When the temperatures rise, getting enough to drink is important whether you’re playing sports, traveling or just sitting in the sun. But, did you know hydration is critical for your heart health? Keeping the body hydrated helps the heart more easily pump blood through the blood vessels to the muscles. And, it helps the muscles work efficiently. If you’re well hydrated, your heart doesn’t have to work as hard. Dehydration can be a serious condition that can lead to problems ranging from swollen feet or a headache to life-threatening illnesses such as heat stroke.
Ask a group of experts how much water you should drink, and chances are you’ll get a different answer from each one. Some health and fitness pro’s stick to the 8 x 8 rule of eight 8-oz. glasses of water daily for optimal digestion and weight management. Others debunk that as a myth, suggesting instead you’ll find the answer in your toilet—if your urine is nearly clear, you’re drinking the right amount. If you need to step up your consumption, you’re in luck, because there are countless options to choose from.

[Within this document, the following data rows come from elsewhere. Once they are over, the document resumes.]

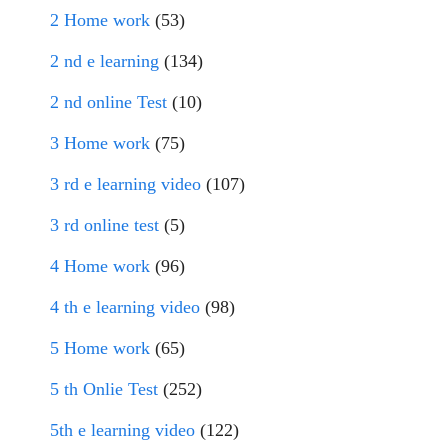
2 Home work
(53)
2 nd e learning
(134)
2 nd online Test
(10)
3 Home work
(75)
3 rd e learning video
(107)
3 rd online test
(5)
4 Home work
(96)
4 th e learning video
(98)
5 Home work
(65)
5 th Onlie Test
(252)
5th e learning video
(122)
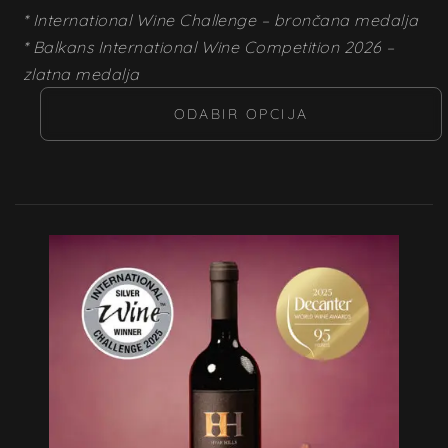
*
International Wine Challenge – brončana medalja
* Balkans International Wine Competition 2026 –
zlatna medalja
ODABIR OPCIJA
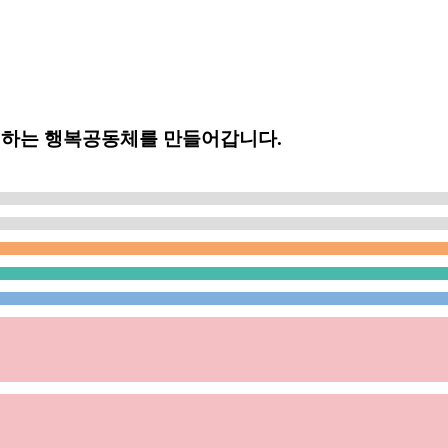
께하는 행복공동체를 만들어갑니다.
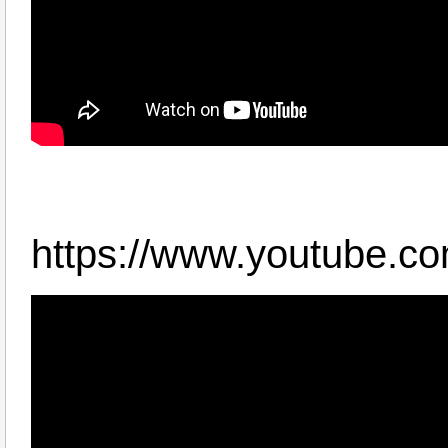
https://www.youtube.c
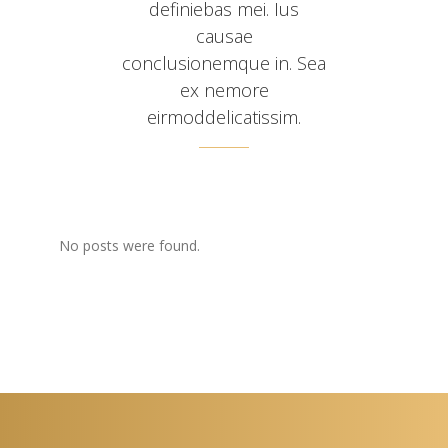
definiebas mei. Ius
causae
conclusionemque in. Sea
ex nemore
eirmoddelicatissim.
No posts were found.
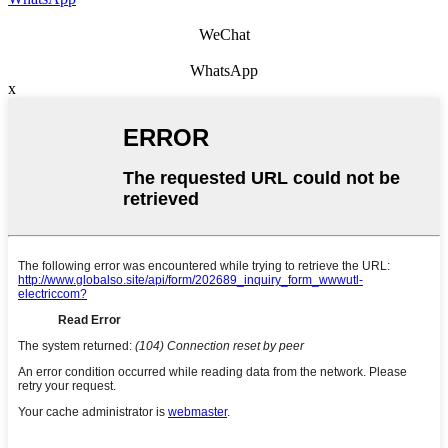
WeChat
WhatsApp
x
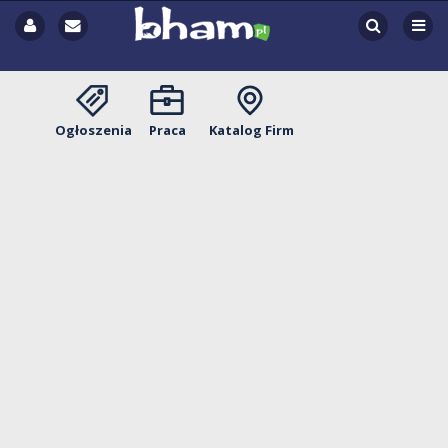
Ogłoszenia
Praca
Katalog Firm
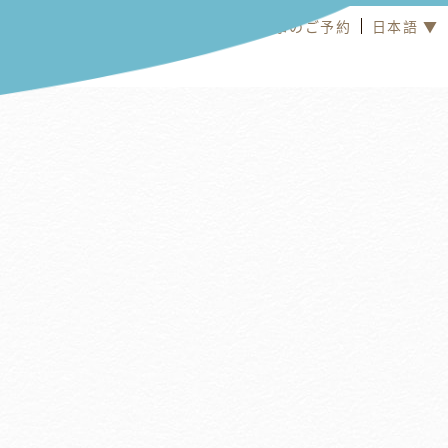
オンラインショップ
お食事のご予約
日本語 ▼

The new wave of varietal waters, says dietitian Megan McGill is in response to people drinking more water than ever before. “Water is water—it sounds healthy!” she said. But, for people who cannot warm up to drinking plain water, the new plethora of water alternatives is appealing. “Even though they are not water, per se, they are far healthier than soft drinks, juices or shakes,” said McGill.
Whether you opt for a varietal or just plain water, they all share a common goal—keeping your body hydrated, and that’s important.
Coconut Water is high in potassium, lower in sugar and sodium than sports drinks. Calories from sugar still add up, so to reap its benefits, you must drink a lot.
Maple Water is anti-inflammatory, improves muscle function, aids in blood sugar control, antioxidant, anti-cancer compounds, enhances absorption of certain vitamins and minerals, such as magnesium.
Chlorophyll claims to be calorie, preservative and gluten free, while containing antioxidants, and is also said to promote weight loss. It is costlier than other ‘health’ waters, and not enough research exists to support its nutrition claims. Also, its use of the term ‘detox’ has marginalized its credibility among experts.
Sparkling Waters are a better option than soda, but flavored versions can contribute to erosion of tooth enamel due to acidic PH levels, especially when flavored with citric acid.
Vitamin Water contains vitamins and minerals designed to replenish the body with nutrients most people lack. However, it has 32 g of sugar per 20 oz. serving, which is nearly as much as a soft drink.
Purified Water has been filtered of toxins and microorganisms through distillation or reverse osmosis, making it superior to tap water and some bottled waters that contain chemicals, heavy metals or potential allergens.
Flavored Water can be a good option in place of other flavored drinks, depending upon what it’s flavored with—chemicals, extra sodium or artificial flavors. Sweeteners like aspartame can be harmful over time.